**Exercise goal:** Set down the entries below exactly; drop the pictures.

**Data records:**
--- START ---

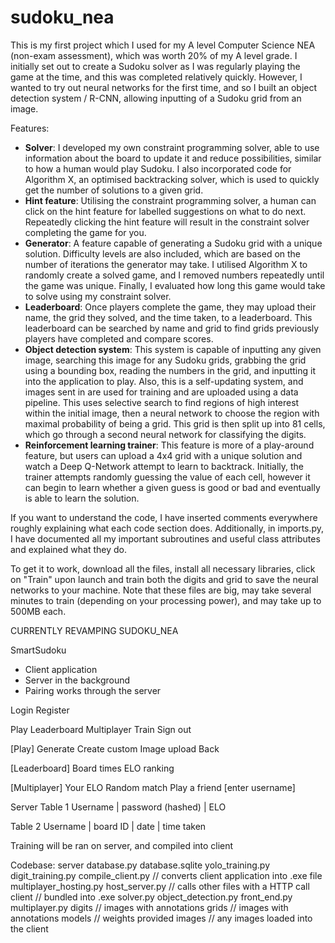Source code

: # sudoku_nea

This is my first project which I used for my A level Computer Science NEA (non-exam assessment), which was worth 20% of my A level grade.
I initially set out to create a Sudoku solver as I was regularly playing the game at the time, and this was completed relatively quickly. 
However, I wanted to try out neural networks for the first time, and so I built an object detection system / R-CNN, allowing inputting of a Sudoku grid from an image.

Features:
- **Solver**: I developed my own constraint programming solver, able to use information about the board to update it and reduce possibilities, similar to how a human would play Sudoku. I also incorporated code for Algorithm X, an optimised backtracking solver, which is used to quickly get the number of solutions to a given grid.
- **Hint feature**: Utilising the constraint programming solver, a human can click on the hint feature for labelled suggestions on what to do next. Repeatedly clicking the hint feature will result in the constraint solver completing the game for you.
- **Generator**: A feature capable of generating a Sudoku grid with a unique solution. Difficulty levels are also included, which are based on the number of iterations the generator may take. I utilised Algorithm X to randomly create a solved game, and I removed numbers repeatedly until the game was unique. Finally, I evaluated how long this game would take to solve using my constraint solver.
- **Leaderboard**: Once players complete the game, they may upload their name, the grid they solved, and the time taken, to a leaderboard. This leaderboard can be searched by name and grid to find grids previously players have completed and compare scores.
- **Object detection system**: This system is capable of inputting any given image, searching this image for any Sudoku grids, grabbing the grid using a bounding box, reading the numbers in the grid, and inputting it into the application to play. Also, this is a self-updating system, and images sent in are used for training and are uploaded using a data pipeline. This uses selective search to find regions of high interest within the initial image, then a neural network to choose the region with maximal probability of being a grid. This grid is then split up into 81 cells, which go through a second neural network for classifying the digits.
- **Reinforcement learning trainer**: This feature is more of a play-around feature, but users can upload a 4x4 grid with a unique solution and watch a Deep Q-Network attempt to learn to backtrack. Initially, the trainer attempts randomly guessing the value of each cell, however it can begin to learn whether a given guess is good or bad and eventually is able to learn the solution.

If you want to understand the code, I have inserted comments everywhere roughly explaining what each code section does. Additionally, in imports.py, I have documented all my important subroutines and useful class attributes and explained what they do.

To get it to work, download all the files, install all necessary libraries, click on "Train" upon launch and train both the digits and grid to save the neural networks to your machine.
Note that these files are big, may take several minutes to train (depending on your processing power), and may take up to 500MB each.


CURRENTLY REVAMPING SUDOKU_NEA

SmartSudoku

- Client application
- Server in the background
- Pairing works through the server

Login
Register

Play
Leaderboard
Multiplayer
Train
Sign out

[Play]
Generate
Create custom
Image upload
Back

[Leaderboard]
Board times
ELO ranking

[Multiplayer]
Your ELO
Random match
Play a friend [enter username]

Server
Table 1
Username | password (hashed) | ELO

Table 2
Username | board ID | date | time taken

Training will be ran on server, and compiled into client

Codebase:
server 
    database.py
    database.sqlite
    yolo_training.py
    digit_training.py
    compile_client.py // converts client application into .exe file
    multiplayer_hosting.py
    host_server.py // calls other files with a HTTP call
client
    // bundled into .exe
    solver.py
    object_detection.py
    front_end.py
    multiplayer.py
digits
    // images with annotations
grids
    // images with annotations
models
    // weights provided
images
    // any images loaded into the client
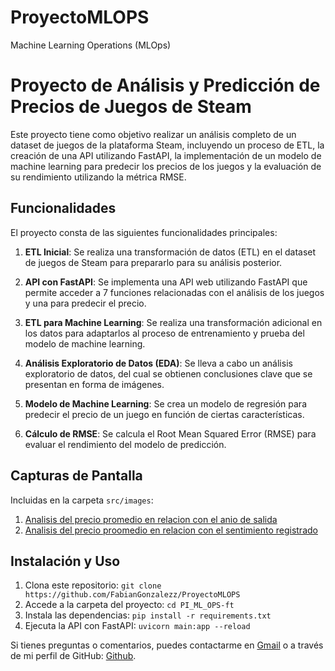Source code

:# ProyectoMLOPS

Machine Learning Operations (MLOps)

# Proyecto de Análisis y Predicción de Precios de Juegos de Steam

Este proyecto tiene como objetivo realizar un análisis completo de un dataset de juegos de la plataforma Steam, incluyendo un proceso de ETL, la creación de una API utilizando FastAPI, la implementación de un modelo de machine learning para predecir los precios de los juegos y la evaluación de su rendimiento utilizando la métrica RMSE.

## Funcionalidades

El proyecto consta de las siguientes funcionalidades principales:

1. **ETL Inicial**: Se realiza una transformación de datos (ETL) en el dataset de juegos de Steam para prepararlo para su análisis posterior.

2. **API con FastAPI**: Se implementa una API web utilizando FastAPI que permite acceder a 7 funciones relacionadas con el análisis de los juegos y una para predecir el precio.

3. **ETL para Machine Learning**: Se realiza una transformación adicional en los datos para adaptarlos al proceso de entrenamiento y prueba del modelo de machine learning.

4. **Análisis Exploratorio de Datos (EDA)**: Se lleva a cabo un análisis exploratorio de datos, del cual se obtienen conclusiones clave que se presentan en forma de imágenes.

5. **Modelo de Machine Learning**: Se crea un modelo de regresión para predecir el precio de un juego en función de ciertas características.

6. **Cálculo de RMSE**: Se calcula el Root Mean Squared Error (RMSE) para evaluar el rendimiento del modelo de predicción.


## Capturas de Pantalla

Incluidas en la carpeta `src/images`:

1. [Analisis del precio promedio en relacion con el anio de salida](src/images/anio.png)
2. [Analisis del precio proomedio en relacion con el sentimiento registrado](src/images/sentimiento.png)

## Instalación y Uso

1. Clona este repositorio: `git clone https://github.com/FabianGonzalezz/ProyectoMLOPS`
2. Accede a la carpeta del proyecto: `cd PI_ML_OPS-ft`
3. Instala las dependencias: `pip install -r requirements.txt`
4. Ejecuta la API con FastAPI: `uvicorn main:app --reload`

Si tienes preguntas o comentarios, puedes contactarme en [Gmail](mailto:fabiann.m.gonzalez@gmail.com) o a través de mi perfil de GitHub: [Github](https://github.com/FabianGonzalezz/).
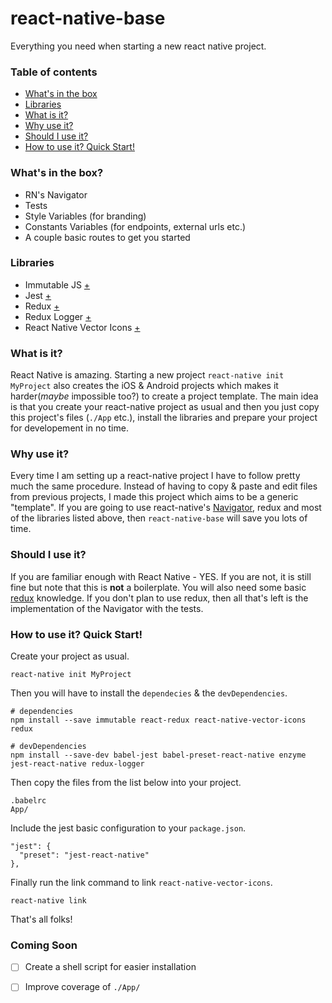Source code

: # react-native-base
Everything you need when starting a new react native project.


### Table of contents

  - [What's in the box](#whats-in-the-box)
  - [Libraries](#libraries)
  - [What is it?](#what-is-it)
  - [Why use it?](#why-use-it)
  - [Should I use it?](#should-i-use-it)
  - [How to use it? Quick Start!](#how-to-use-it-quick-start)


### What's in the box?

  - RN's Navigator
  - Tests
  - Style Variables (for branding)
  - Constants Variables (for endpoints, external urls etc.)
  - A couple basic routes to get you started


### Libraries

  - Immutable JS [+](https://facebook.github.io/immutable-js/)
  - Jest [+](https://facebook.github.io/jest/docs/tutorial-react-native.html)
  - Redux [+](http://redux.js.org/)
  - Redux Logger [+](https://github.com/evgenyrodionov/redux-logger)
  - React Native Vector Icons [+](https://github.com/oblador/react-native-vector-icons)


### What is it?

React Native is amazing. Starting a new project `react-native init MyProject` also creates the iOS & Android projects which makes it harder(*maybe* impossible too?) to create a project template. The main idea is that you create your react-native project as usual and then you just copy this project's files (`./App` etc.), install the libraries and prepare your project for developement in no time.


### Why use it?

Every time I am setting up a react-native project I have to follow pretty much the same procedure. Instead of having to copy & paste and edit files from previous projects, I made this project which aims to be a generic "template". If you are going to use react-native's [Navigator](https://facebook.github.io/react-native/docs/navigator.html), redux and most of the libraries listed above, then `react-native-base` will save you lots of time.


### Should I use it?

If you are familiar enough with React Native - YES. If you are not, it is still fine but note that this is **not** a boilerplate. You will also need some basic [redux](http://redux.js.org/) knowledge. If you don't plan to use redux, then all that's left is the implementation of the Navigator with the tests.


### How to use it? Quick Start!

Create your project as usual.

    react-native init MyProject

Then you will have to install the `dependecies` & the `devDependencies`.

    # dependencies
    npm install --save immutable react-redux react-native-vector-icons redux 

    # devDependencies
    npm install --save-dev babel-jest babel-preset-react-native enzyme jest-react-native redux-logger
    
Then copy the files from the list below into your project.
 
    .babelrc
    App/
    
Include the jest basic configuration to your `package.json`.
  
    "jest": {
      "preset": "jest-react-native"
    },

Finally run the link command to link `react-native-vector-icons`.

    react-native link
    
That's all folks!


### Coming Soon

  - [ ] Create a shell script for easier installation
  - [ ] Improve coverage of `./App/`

--- END ---

**Exercise output:**
Source code

: # sudoku_nea

This is my first project which I used for my A level Computer Science NEA (non-exam assessment), which was worth 20% of my A level grade.
I initially set out to create a Sudoku solver as I was regularly playing the game at the time, and this was completed relatively quickly. 
However, I wanted to try out neural networks for the first time, and so I built an object detection system / R-CNN, allowing inputting of a Sudoku grid from an image.

Features:
- **Solver**: I developed my own constraint programming solver, able to use information about the board to update it and reduce possibilities, similar to how a human would play Sudoku. I also incorporated code for Algorithm X, an optimised backtracking solver, which is used to quickly get the number of solutions to a given grid.
- **Hint feature**: Utilising the constraint programming solver, a human can click on the hint feature for labelled suggestions on what to do next. Repeatedly clicking the hint feature will result in the constraint solver completing the game for you.
- **Generator**: A feature capable of generating a Sudoku grid with a unique solution. Difficulty levels are also included, which are based on the number of iterations the generator may take. I utilised Algorithm X to randomly create a solved game, and I removed numbers repeatedly until the game was unique. Finally, I evaluated how long this game would take to solve using my constraint solver.
- **Leaderboard**: Once players complete the game, they may upload their name, the grid they solved, and the time taken, to a leaderboard. This leaderboard can be searched by name and grid to find grids previously players have completed and compare scores.
- **Object detection system**: This system is capable of inputting any given image, searching this image for any Sudoku grids, grabbing the grid using a bounding box, reading the numbers in the grid, and inputting it into the application to play. Also, this is a self-updating system, and images sent in are used for training and are uploaded using a data pipeline. This uses selective search to find regions of high interest within the initial image, then a neural network to choose the region with maximal probability of being a grid. This grid is then split up into 81 cells, which go through a second neural network for classifying the digits.
- **Reinforcement learning trainer**: This feature is more of a play-around feature, but users can upload a 4x4 grid with a unique solution and watch a Deep Q-Network attempt to learn to backtrack. Initially, the trainer attempts randomly guessing the value of each cell, however it can begin to learn whether a given guess is good or bad and eventually is able to learn the solution.

If you want to understand the code, I have inserted comments everywhere roughly explaining what each code section does. Additionally, in imports.py, I have documented all my important subroutines and useful class attributes and explained what they do.

To get it to work, download all the files, install all necessary libraries, click on "Train" upon launch and train both the digits and grid to save the neural networks to your machine.
Note that these files are big, may take several minutes to train (depending on your processing power), and may take up to 500MB each.


CURRENTLY REVAMPING SUDOKU_NEA

SmartSudoku

- Client application
- Server in the background
- Pairing works through the server

Login
Register

Play
Leaderboard
Multiplayer
Train
Sign out

[Play]
Generate
Create custom
Image upload
Back

[Leaderboard]
Board times
ELO ranking

[Multiplayer]
Your ELO
Random match
Play a friend [enter username]

Server
Table 1
Username | password (hashed) | ELO

Table 2
Username | board ID | date | time taken

Training will be ran on server, and compiled into client

Codebase:
server 
    database.py
    database.sqlite
    yolo_training.py
    digit_training.py
    compile_client.py // converts client application into .exe file
    multiplayer_hosting.py
    host_server.py // calls other files with a HTTP call
client
    // bundled into .exe
    solver.py
    object_detection.py
    front_end.py
    multiplayer.py
digits
    // images with annotations
grids
    // images with annotations
models
    // weights provided
images
    // any images loaded into the client
Source code

:# ProyectoMLOPS

Machine Learning Operations (MLOps)

# Proyecto de Análisis y Predicción de Precios de Juegos de Steam

Este proyecto tiene como objetivo realizar un análisis completo de un dataset de juegos de la plataforma Steam, incluyendo un proceso de ETL, la creación de una API utilizando FastAPI, la implementación de un modelo de machine learning para predecir los precios de los juegos y la evaluación de su rendimiento utilizando la métrica RMSE.

## Funcionalidades

El proyecto consta de las siguientes funcionalidades principales:

1. **ETL Inicial**: Se realiza una transformación de datos (ETL) en el dataset de juegos de Steam para prepararlo para su análisis posterior.

2. **API con FastAPI**: Se implementa una API web utilizando FastAPI que permite acceder a 7 funciones relacionadas con el análisis de los juegos y una para predecir el precio.

3. **ETL para Machine Learning**: Se realiza una transformación adicional en los datos para adaptarlos al proceso de entrenamiento y prueba del modelo de machine learning.

4. **Análisis Exploratorio de Datos (EDA)**: Se lleva a cabo un análisis exploratorio de datos, del cual se obtienen conclusiones clave que se presentan en forma de imágenes.

5. **Modelo de Machine Learning**: Se crea un modelo de regresión para predecir el precio de un juego en función de ciertas características.

6. **Cálculo de RMSE**: Se calcula el Root Mean Squared Error (RMSE) para evaluar el rendimiento del modelo de predicción.


## Capturas de Pantalla

Incluidas en la carpeta `src/images`:

1. [Analisis del precio promedio en relacion con el anio de salida](src/images/anio.png)
2. [Analisis del precio proomedio en relacion con el sentimiento registrado](src/images/sentimiento.png)

## Instalación y Uso

1. Clona este repositorio: `git clone https://github.com/FabianGonzalezz/ProyectoMLOPS`
2. Accede a la carpeta del proyecto: `cd PI_ML_OPS-ft`
3. Instala las dependencias: `pip install -r requirements.txt`
4. Ejecuta la API con FastAPI: `uvicorn main:app --reload`

Si tienes preguntas o comentarios, puedes contactarme en [Gmail](mailto:fabiann.m.gonzalez@gmail.com) o a través de mi perfil de GitHub: [Github](https://github.com/FabianGonzalezz/).
Source code

: # react-native-base
Everything you need when starting a new react native project.


### Table of contents

  - [What's in the box](#whats-in-the-box)
  - [Libraries](#libraries)
  - [What is it?](#what-is-it)
  - [Why use it?](#why-use-it)
  - [Should I use it?](#should-i-use-it)
  - [How to use it? Quick Start!](#how-to-use-it-quick-start)


### What's in the box?

  - RN's Navigator
  - Tests
  - Style Variables (for branding)
  - Constants Variables (for endpoints, external urls etc.)
  - A couple basic routes to get you started


### Libraries

  - Immutable JS [+](https://facebook.github.io/immutable-js/)
  - Jest [+](https://facebook.github.io/jest/docs/tutorial-react-native.html)
  - Redux [+](http://redux.js.org/)
  - Redux Logger [+](https://github.com/evgenyrodionov/redux-logger)
  - React Native Vector Icons [+](https://github.com/oblador/react-native-vector-icons)


### What is it?

React Native is amazing. Starting a new project `react-native init MyProject` also creates the iOS & Android projects which makes it harder(*maybe* impossible too?) to create a project template. The main idea is that you create your react-native project as usual and then you just copy this project's files (`./App` etc.), install the libraries and prepare your project for developement in no time.


### Why use it?

Every time I am setting up a react-native project I have to follow pretty much the same procedure. Instead of having to copy & paste and edit files from previous projects, I made this project which aims to be a generic "template". If you are going to use react-native's [Navigator](https://facebook.github.io/react-native/docs/navigator.html), redux and most of the libraries listed above, then `react-native-base` will save you lots of time.


### Should I use it?

If you are familiar enough with React Native - YES. If you are not, it is still fine but note that this is **not** a boilerplate. You will also need some basic [redux](http://redux.js.org/) knowledge. If you don't plan to use redux, then all that's left is the implementation of the Navigator with the tests.


### How to use it? Quick Start!

Create your project as usual.

    react-native init MyProject

Then you will have to install the `dependecies` & the `devDependencies`.

    # dependencies
    npm install --save immutable react-redux react-native-vector-icons redux 

    # devDependencies
    npm install --save-dev babel-jest babel-preset-react-native enzyme jest-react-native redux-logger
    
Then copy the files from the list below into your project.
 
    .babelrc
    App/
    
Include the jest basic configuration to your `package.json`.
  
    "jest": {
      "preset": "jest-react-native"
    },

Finally run the link command to link `react-native-vector-icons`.

    react-native link
    
That's all folks!


### Coming Soon

  - [ ] Create a shell script for easier installation
  - [ ] Improve coverage of `./App/`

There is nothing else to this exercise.